I don't understand how "labor," and "working class" find themselves in the same sentences as the words "lazy" and "stupid" all the time.
 

Andrew^

Member
I think something that matt is missing here is realising that one reason he can "make something of himself", wear a suit, meet with CEO's and make himself a good life is because there are 1000's of people that aren't doing that.
Either through lack of opportunity, lack of talent or plain laziness or lack of will (something he seems to think accounts for most of them).
You can't wear a suit, meet with CEO's etc without all the other people cleaning your toilets, catering to staff, manufacturing things to sell etc.
You can't climb to the top of the tree if there is no tree to climb.

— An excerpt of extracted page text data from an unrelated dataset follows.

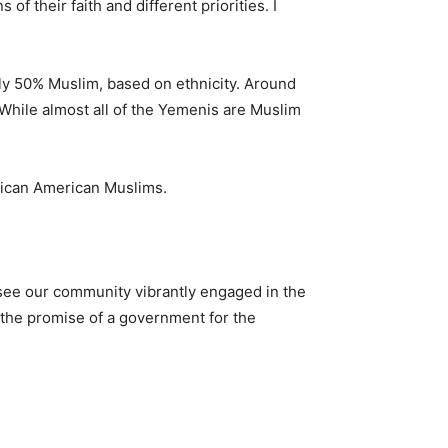
of their faith and different priorities. I
ly 50% Muslim, based on ethnicity. Around
 While almost all of the Yemenis are Muslim
rican American Muslims.
 see our community vibrantly engaged in the
 the promise of a government for the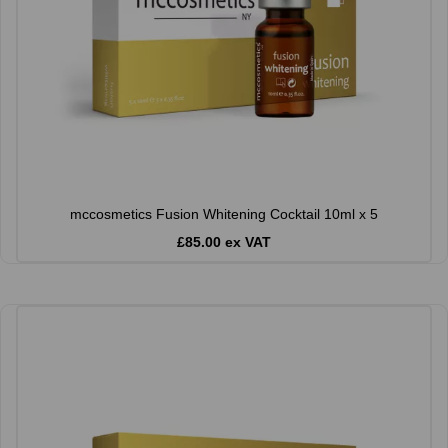
mccosmetics Fusion Whitening Cocktail 10ml x 5
£85.00 ex VAT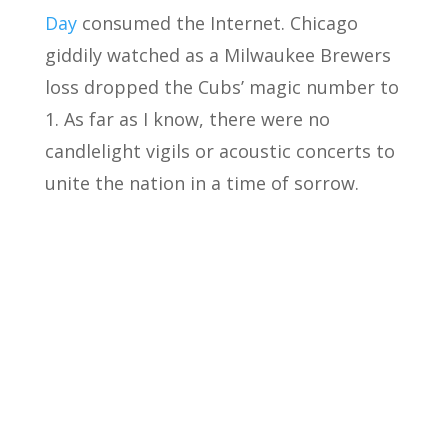
Day
consumed the Internet. Chicago
giddily watched as a Milwaukee Brewers
loss dropped the Cubs’ magic number to
1. As far as I know, there were no
candlelight vigils or acoustic concerts to
unite the nation in a time of sorrow.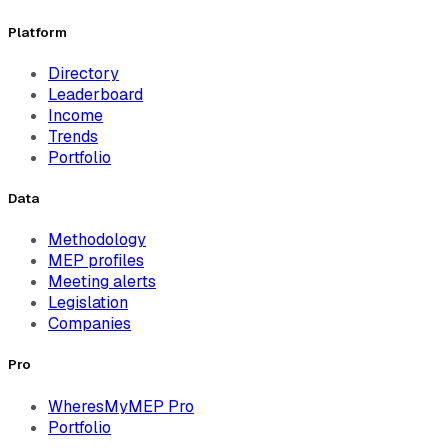
Platform
Directory
Leaderboard
Income
Trends
Portfolio
Data
Methodology
MEP profiles
Meeting alerts
Legislation
Companies
Pro
WheresMyMEP Pro
Portfolio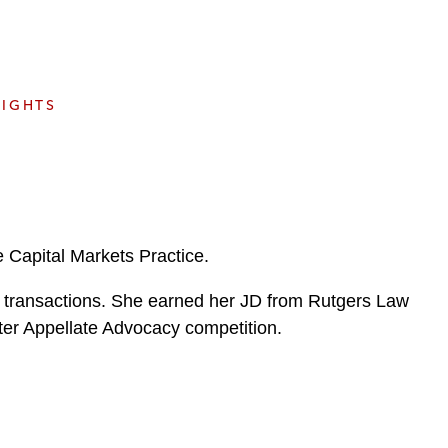
e
s
SIGHTS
 Capital Markets Practice.
ets transactions. She earned her JD from Rutgers Law
er Appellate Advocacy competition.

We can't all be suit wearing CEO meeting financial geniuses and in fact, the world wouldn't work if we all were.
By no means am I disregarding matt's move through life and success but to use that as a reason to look down on a miner that has spent most of his life as a miner and was shafted by Thatcherism is ridiculous.
 

fadis

New member
That's a nice choice. Either work for ever increasing hours for less money or die.
It's like tesco have taken over the government. Oh hold on!
 

Novella

Member
But in this case it wasn't just "the rich" getting access to this liquidity. At the beginning of the Eighties 50% of the population owned their home. By the end of Thatchers decade that rose to 67%. They can't all have possibly been "the rich", yet they all had the same opportunity in regards to increasing asset wealth which in turn gives rise to this liquidity.
 

EliJelli

New member
Millwall fans rioting, Maggie dividing the nation, nuclear war threatened and Catchphrase on TV.

Have I just had a really vivid dream?
 

lukek

New member
There are always corrections in markets. If you look at the long term in housing it's just one up trend with some retracements (corrections). Which is not that different to the stock market. We have had some serious bear markets, I know that. But Have you seen the housing market or stock market ever really go bust?

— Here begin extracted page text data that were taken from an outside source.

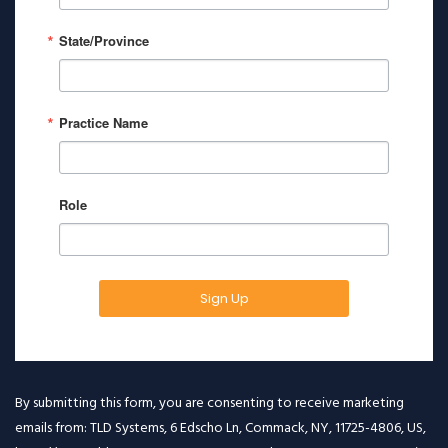
State/Province
Practice Name
Role
Sign Up
By submitting this form, you are consenting to receive marketing
emails from: TLD Systems, 6 Edscho Ln, Commack, NY, 11725-4806, US,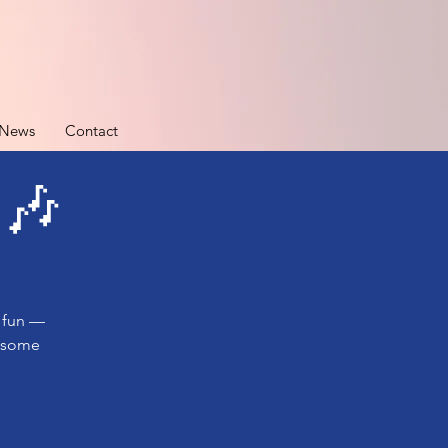
News
Contact
 🎶
e fun —
e some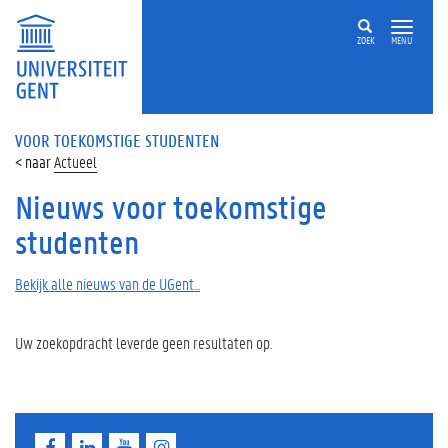
ZOEK
MENU
VOOR TOEKOMSTIGE STUDENTEN
Actueel
Nieuws voor toekomstige
studenten
Bekijk alle nieuws van de UGent...
Uw zoekopdracht leverde geen resultaten op.
F
L
Y
I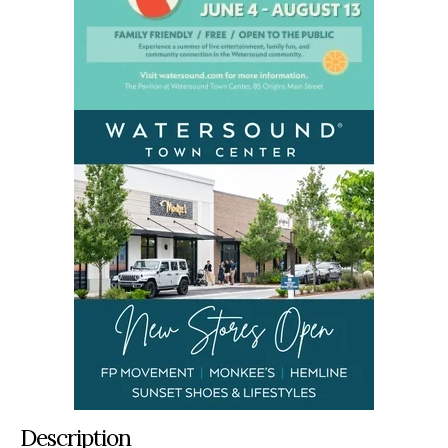
Description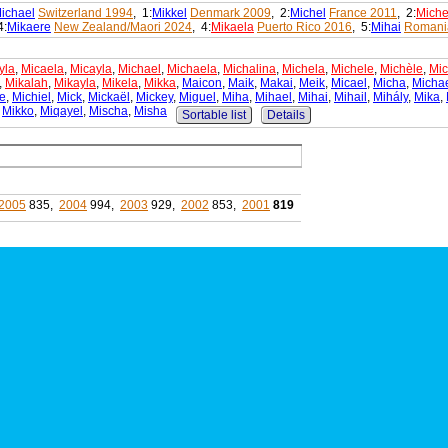
ichael
Switzerland 1994
, 1:
Mikkel
Denmark 2009
, 2:
Michel
France 2011
, 2:
Miche
4:
Mikaere
New Zealand/Maori 2024
, 4:
Mikaela
Puerto Rico 2016
, 5:
Mihai
Romani
yla
,
Micaela
,
Micayla
,
Michael
,
Michaela
,
Michalina
,
Michela
,
Michele
,
Michèle
,
Mic
,
Mikalah
,
Mikayla
,
Mikela
,
Mikka
,
Maicon
,
Maik
,
Makai
,
Meik
,
Micael
,
Micha
,
Micha
e
,
Michiel
,
Mick
,
Mickaël
,
Mickey
,
Miguel
,
Miha
,
Mihael
,
Mihai
,
Mihail
,
Mihály
,
Mika
,
,
Mikko
,
Miqayel
,
Mischa
,
Misha
Sortable list
Details
2005
835,
2004
994,
2003
929,
2002
853,
2001
819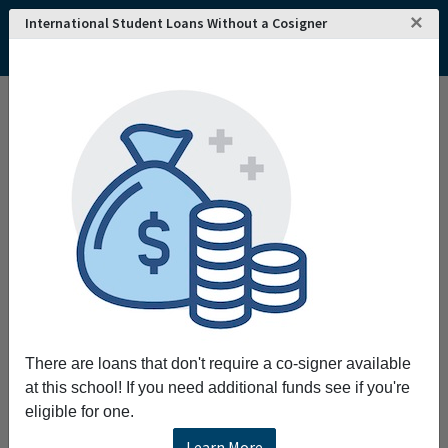
×
International Student Loans Without a Cosigner
Home
College and University Search - USA
Colorado
Denver
University of Denver
University of Denver
Request More Information
Full Name
Email
There are loans that don't require a co-signer available
at this school! If you need additional funds see if you're
eligible for one.
Phone
Learn More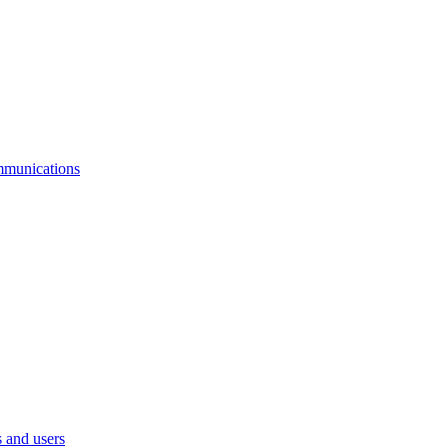
mmunications
 and users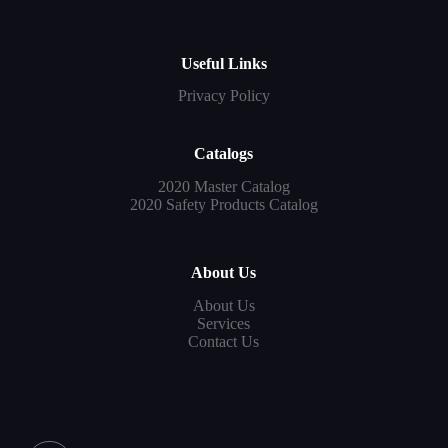
Useful Links
Privacy Policy
Catalogs
2020 Master Catalog
2020 Safety Products Catalog
About Us
About Us
Services
Contact Us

Check the FTSE100 chart and the UK house price chart. Neither have ever really gone "bust".

We do have bubbles, and that's what booms always tend to turn into. This is really just market psychology at work. Inevitably this often leads to sharp corrections.

That's not to say we don't have "bull" and "bear" cycles, and certainly there are dangers to any market that could cause serious erosion. But historically the tendency has been to come back over time.



We didn't get them as a "tax scheme", but it was the best way my business partner could use his pension when we invested in our commercial property (which we occupy). So now we have these.